Oxendine returns $120,000 in contributions

Insurance Commissioner John Oxendine has returned $120,000 in questionable contributions that were funneled to his gubernatorial campaign by two Georgia insurance companies.

In campaign reports filed Tuesday night, Oxendine reported the money amounted to more than 8 percent of all the money his campaign has raised.

"The commissioner wanted to be above reproach on returning the donations, regardless of the bottom line impact on our fund-raising goals," said Tim Echols, Oxendine's campaign manager.

Campaign reports from another gubernatorial hopeful, Attorney General Thurbert Baker, show he has not yet given back political contributions that he promised to return from attorneys his office paid to represent the state. Baker, who raised that money for re-election campaigns, may have to hold a fund-raiser to do so because his attorney general's campaign fund is nearly empty.

Both the Oxendine and Baker fund-raising issues came to light as a result of Atlanta Journal-Constitution investigations.

The AJC reported May 10 that State Mutual Life Insurance and Admiral Life Insurance Company of America, both headed by Delos "Dee" Yancey III, funneled the money through 10 Alabama political action committees in 2008. Oxendine's campaign filing shows the money was returned to the PACs on May 11.

The PACs are based at Alamerica Bank in Birmingham, which is headed by Donald V. Watkins, a director at both insurance companies. Watkins' son, Donald V. Watkins Jr., is chair of all the PACs. State law prohibits campaigns from accepting more than $12,200 per election from one source. The law also prohibits companies from giving money to the campaigns of officials who regulate them.

The AJC reported the PACs had almost no balances at the beginning of 2008 and received no contributions that year except from the insurance companies. In 2008, the PACs only made donations to Oxendine's campaign.

Yancey has declined to comment on the donations, but a spokesman has said the PACs independently decided to contribute to Oxendine's campaign.

The State Ethics Commission continues to investigate the legality of the contributions. A ruling is expected in late summer or the fall.

The AJC reported in May that Baker's campaigns for attorney general received hundreds of thousands of dollars in contributions from lawyers and firms his office pays to represent the state in court. During five years, those lawyers, known as SAAGs, have been paid $173 million by the state.

Baker told the AJC that he does not accept contributions from lawyers who are being paid by the state, even though state law does not prohibit such donations.

But after the AJC found several contributions from state-paid private lawyers, Baker said he would return the money.

Jeff DiSantis, his campaign manager, said it will take time to go through previous reports and pinpoint all of the SAAGs who gave to his campaigns.

That money will have to come out of Baker's a re-election account for attorney general, not the $700,000 he's raised to run for governor.

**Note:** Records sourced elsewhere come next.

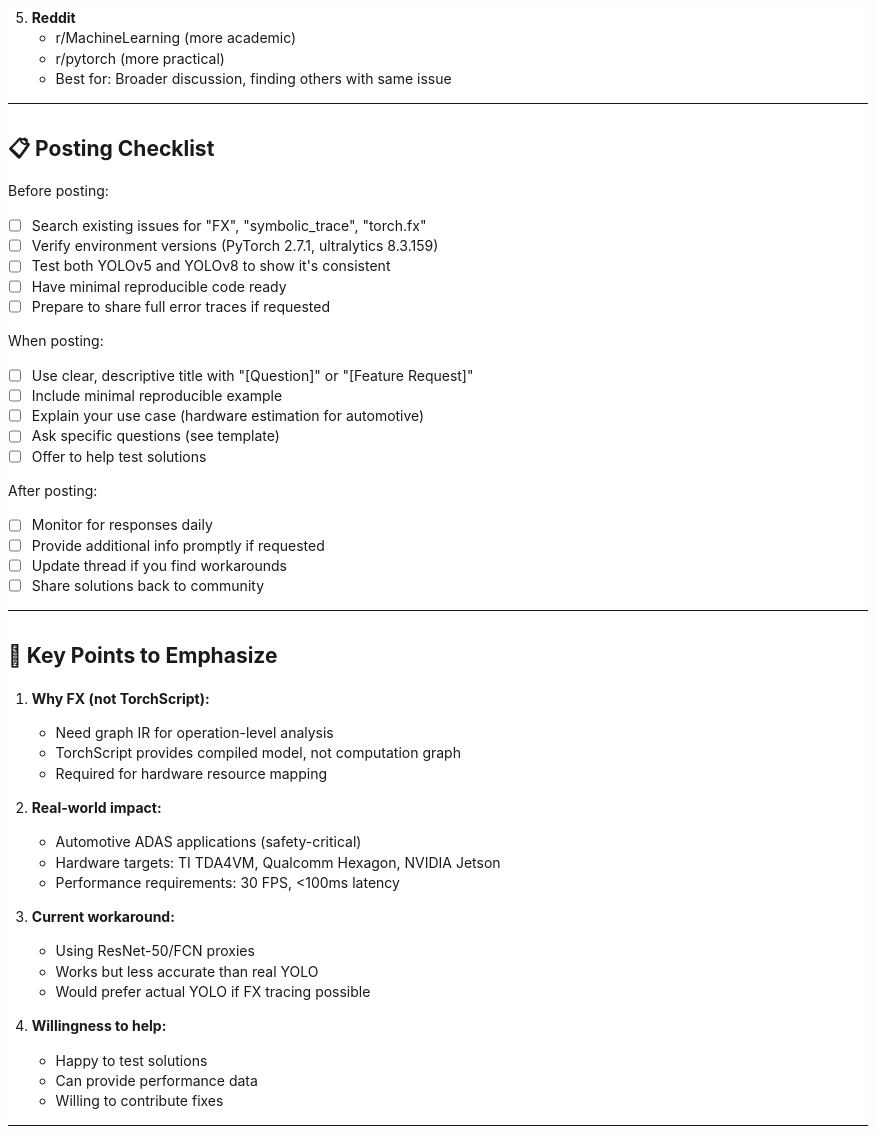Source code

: 5. **Reddit**
   - r/MachineLearning (more academic)
   - r/pytorch (more practical)
   - Best for: Broader discussion, finding others with same issue

---

## 📋 Posting Checklist

Before posting:
- [ ] Search existing issues for "FX", "symbolic_trace", "torch.fx"
- [ ] Verify environment versions (PyTorch 2.7.1, ultralytics 8.3.159)
- [ ] Test both YOLOv5 and YOLOv8 to show it's consistent
- [ ] Have minimal reproducible code ready
- [ ] Prepare to share full error traces if requested

When posting:
- [ ] Use clear, descriptive title with "[Question]" or "[Feature Request]"
- [ ] Include minimal reproducible example
- [ ] Explain your use case (hardware estimation for automotive)
- [ ] Ask specific questions (see template)
- [ ] Offer to help test solutions

After posting:
- [ ] Monitor for responses daily
- [ ] Provide additional info promptly if requested
- [ ] Update thread if you find workarounds
- [ ] Share solutions back to community

---

## 🔑 Key Points to Emphasize

1. **Why FX (not TorchScript):**
   - Need graph IR for operation-level analysis
   - TorchScript provides compiled model, not computation graph
   - Required for hardware resource mapping

2. **Real-world impact:**
   - Automotive ADAS applications (safety-critical)
   - Hardware targets: TI TDA4VM, Qualcomm Hexagon, NVIDIA Jetson
   - Performance requirements: 30 FPS, <100ms latency

3. **Current workaround:**
   - Using ResNet-50/FCN proxies
   - Works but less accurate than real YOLO
   - Would prefer actual YOLO if FX tracing possible

4. **Willingness to help:**
   - Happy to test solutions
   - Can provide performance data
   - Willing to contribute fixes

---
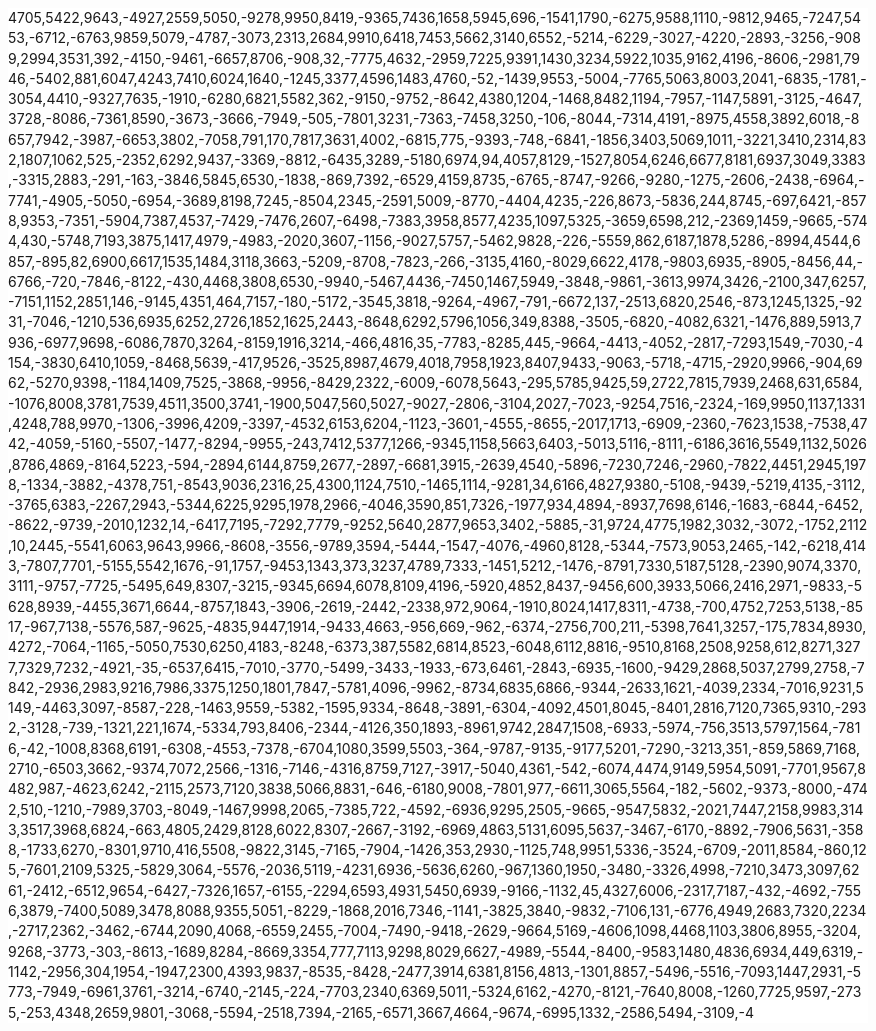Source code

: 4705,5422,9643,-4927,2559,5050,-9278,9950,8419,-9365,7436,1658,5945,696,-1541,1790,-6275,9588,1110,-9812,9465,-7247,5453,-6712,-6763,9859,5079,-4787,-3073,2313,2684,9910,6418,7453,5662,3140,6552,-5214,-6229,-3027,-4220,-2893,-3256,-9089,2994,3531,392,-4150,-9461,-6657,8706,-908,32,-7775,4632,-2959,7225,9391,1430,3234,5922,1035,9162,4196,-8606,-2981,7946,-5402,881,6047,4243,7410,6024,1640,-1245,3377,4596,1483,4760,-52,-1439,9553,-5004,-7765,5063,8003,2041,-6835,-1781,-3054,4410,-9327,7635,-1910,-6280,6821,5582,362,-9150,-9752,-8642,4380,1204,-1468,8482,1194,-7957,-1147,5891,-3125,-4647,3728,-8086,-7361,8590,-3673,-3666,-7949,-505,-7801,3231,-7363,-7458,3250,-106,-8044,-7314,4191,-8975,4558,3892,6018,-8657,7942,-3987,-6653,3802,-7058,791,170,7817,3631,4002,-6815,775,-9393,-748,-6841,-1856,3403,5069,1011,-3221,3410,2314,832,1807,1062,525,-2352,6292,9437,-3369,-8812,-6435,3289,-5180,6974,94,4057,8129,-1527,8054,6246,6677,8181,6937,3049,3383,-3315,2883,-291,-163,-3846,5845,6530,-1838,-869,7392,-6529,4159,8735,-6765,-8747,-9266,-9280,-1275,-2606,-2438,-6964,-7741,-4905,-5050,-6954,-3689,8198,7245,-8504,2345,-2591,5009,-8770,-4404,4235,-226,8673,-5836,244,8745,-697,6421,-8578,9353,-7351,-5904,7387,4537,-7429,-7476,2607,-6498,-7383,3958,8577,4235,1097,5325,-3659,6598,212,-2369,1459,-9665,-5744,430,-5748,7193,3875,1417,4979,-4983,-2020,3607,-1156,-9027,5757,-5462,9828,-226,-5559,862,6187,1878,5286,-8994,4544,6857,-895,82,6900,6617,1535,1484,3118,3663,-5209,-8708,-7823,-266,-3135,4160,-8029,6622,4178,-9803,6935,-8905,-8456,44,-6766,-720,-7846,-8122,-430,4468,3808,6530,-9940,-5467,4436,-7450,1467,5949,-3848,-9861,-3613,9974,3426,-2100,347,6257,-7151,1152,2851,146,-9145,4351,464,7157,-180,-5172,-3545,3818,-9264,-4967,-791,-6672,137,-2513,6820,2546,-873,1245,1325,-9231,-7046,-1210,536,6935,6252,2726,1852,1625,2443,-8648,6292,5796,1056,349,8388,-3505,-6820,-4082,6321,-1476,889,5913,7936,-6977,9698,-6086,7870,3264,-8159,1916,3214,-466,4816,35,-7783,-8285,445,-9664,-4413,-4052,-2817,-7293,1549,-7030,-4154,-3830,6410,1059,-8468,5639,-417,9526,-3525,8987,4679,4018,7958,1923,8407,9433,-9063,-5718,-4715,-2920,9966,-904,6962,-5270,9398,-1184,1409,7525,-3868,-9956,-8429,2322,-6009,-6078,5643,-295,5785,9425,59,2722,7815,7939,2468,631,6584,-1076,8008,3781,7539,4511,3500,3741,-1900,5047,560,5027,-9027,-2806,-3104,2027,-7023,-9254,7516,-2324,-169,9950,1137,1331,4248,788,9970,-1306,-3996,4209,-3397,-4532,6153,6204,-1123,-3601,-4555,-8655,-2017,1713,-6909,-2360,-7623,1538,-7538,4742,-4059,-5160,-5507,-1477,-8294,-9955,-243,7412,5377,1266,-9345,1158,5663,6403,-5013,5116,-8111,-6186,3616,5549,1132,5026,8786,4869,-8164,5223,-594,-2894,6144,8759,2677,-2897,-6681,3915,-2639,4540,-5896,-7230,7246,-2960,-7822,4451,2945,1978,-1334,-3882,-4378,751,-8543,9036,2316,25,4300,1124,7510,-1465,1114,-9281,34,6166,4827,9380,-5108,-9439,-5219,4135,-3112,-3765,6383,-2267,2943,-5344,6225,9295,1978,2966,-4046,3590,851,7326,-1977,934,4894,-8937,7698,6146,-1683,-6844,-6452,-8622,-9739,-2010,1232,14,-6417,7195,-7292,7779,-9252,5640,2877,9653,3402,-5885,-31,9724,4775,1982,3032,-3072,-1752,2112,10,2445,-5541,6063,9643,9966,-8608,-3556,-9789,3594,-5444,-1547,-4076,-4960,8128,-5344,-7573,9053,2465,-142,-6218,4143,-7807,7701,-5155,5542,1676,-91,1757,-9453,1343,373,3237,4789,7333,-1451,5212,-1476,-8791,7330,5187,5128,-2390,9074,3370,3111,-9757,-7725,-5495,649,8307,-3215,-9345,6694,6078,8109,4196,-5920,4852,8437,-9456,600,3933,5066,2416,2971,-9833,-5628,8939,-4455,3671,6644,-8757,1843,-3906,-2619,-2442,-2338,972,9064,-1910,8024,1417,8311,-4738,-700,4752,7253,5138,-8517,-967,7138,-5576,587,-9625,-4835,9447,1914,-9433,4663,-956,669,-962,-6374,-2756,700,211,-5398,7641,3257,-175,7834,8930,4272,-7064,-1165,-5050,7530,6250,4183,-8248,-6373,387,5582,6814,8523,-6048,6112,8816,-9510,8168,2508,9258,612,8271,3277,7329,7232,-4921,-35,-6537,6415,-7010,-3770,-5499,-3433,-1933,-673,6461,-2843,-6935,-1600,-9429,2868,5037,2799,2758,-7842,-2936,2983,9216,7986,3375,1250,1801,7847,-5781,4096,-9962,-8734,6835,6866,-9344,-2633,1621,-4039,2334,-7016,9231,5149,-4463,3097,-8587,-228,-1463,9559,-5382,-1595,9334,-8648,-3891,-6304,-4092,4501,8045,-8401,2816,7120,7365,9310,-2932,-3128,-739,-1321,221,1674,-5334,793,8406,-2344,-4126,350,1893,-8961,9742,2847,1508,-6933,-5974,-756,3513,5797,1564,-7816,-42,-1008,8368,6191,-6308,-4553,-7378,-6704,1080,3599,5503,-364,-9787,-9135,-9177,5201,-7290,-3213,351,-859,5869,7168,2710,-6503,3662,-9374,7072,2566,-1316,-7146,-4316,8759,7127,-3917,-5040,4361,-542,-6074,4474,9149,5954,5091,-7701,9567,8482,987,-4623,6242,-2115,2573,7120,3838,5066,8831,-646,-6180,9008,-7801,977,-6611,3065,5564,-182,-5602,-9373,-8000,-4742,510,-1210,-7989,3703,-8049,-1467,9998,2065,-7385,722,-4592,-6936,9295,2505,-9665,-9547,5832,-2021,7447,2158,9983,3143,3517,3968,6824,-663,4805,2429,8128,6022,8307,-2667,-3192,-6969,4863,5131,6095,5637,-3467,-6170,-8892,-7906,5631,-3588,-1733,6270,-8301,9710,416,5508,-9822,3145,-7165,-7904,-1426,353,2930,-1125,748,9951,5336,-3524,-6709,-2011,8584,-860,125,-7601,2109,5325,-5829,3064,-5576,-2036,5119,-4231,6936,-5636,6260,-967,1360,1950,-3480,-3326,4998,-7210,3473,3097,6261,-2412,-6512,9654,-6427,-7326,1657,-6155,-2294,6593,4931,5450,6939,-9166,-1132,45,4327,6006,-2317,7187,-432,-4692,-7556,3879,-7400,5089,3478,8088,9355,5051,-8229,-1868,2016,7346,-1141,-3825,3840,-9832,-7106,131,-6776,4949,2683,7320,2234,-2717,2362,-3462,-6744,2090,4068,-6559,2455,-7004,-7490,-9418,-2629,-9664,5169,-4606,1098,4468,1103,3806,8955,-3204,9268,-3773,-303,-8613,-1689,8284,-8669,3354,777,7113,9298,8029,6627,-4989,-5544,-8400,-9583,1480,4836,6934,449,6319,-1142,-2956,304,1954,-1947,2300,4393,9837,-8535,-8428,-2477,3914,6381,8156,4813,-1301,8857,-5496,-5516,-7093,1447,2931,-5773,-7949,-6961,3761,-3214,-6740,-2145,-224,-7703,2340,6369,5011,-5324,6162,-4270,-8121,-7640,8008,-1260,7725,9597,-2735,-253,4348,2659,9801,-3068,-5594,-2518,7394,-2165,-6571,3667,4664,-9674,-6995,1332,-2586,5494,-3109,-4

The attorney general's account has just $4,100 left, which won't be enough to pay back the contributions.

On his governor's race report filed Tuesday, Baker lists returning $1,250 to two lawyers, William Jenkins and Marie Watson, who have been paid a combined $1.7 million over the past five years by the attorney general's office to represent the state.

The report also shows Baker has continued to take contributions from law firms whose lawyers are paid by the state. For instance, Baker's gubernatorial campaign received $17,000 from the Marietta law firm of Gerald E. Moore, the lawyer's family and staffers. Moore has received about $252,000 from Baker's office to represent the state over the past five years.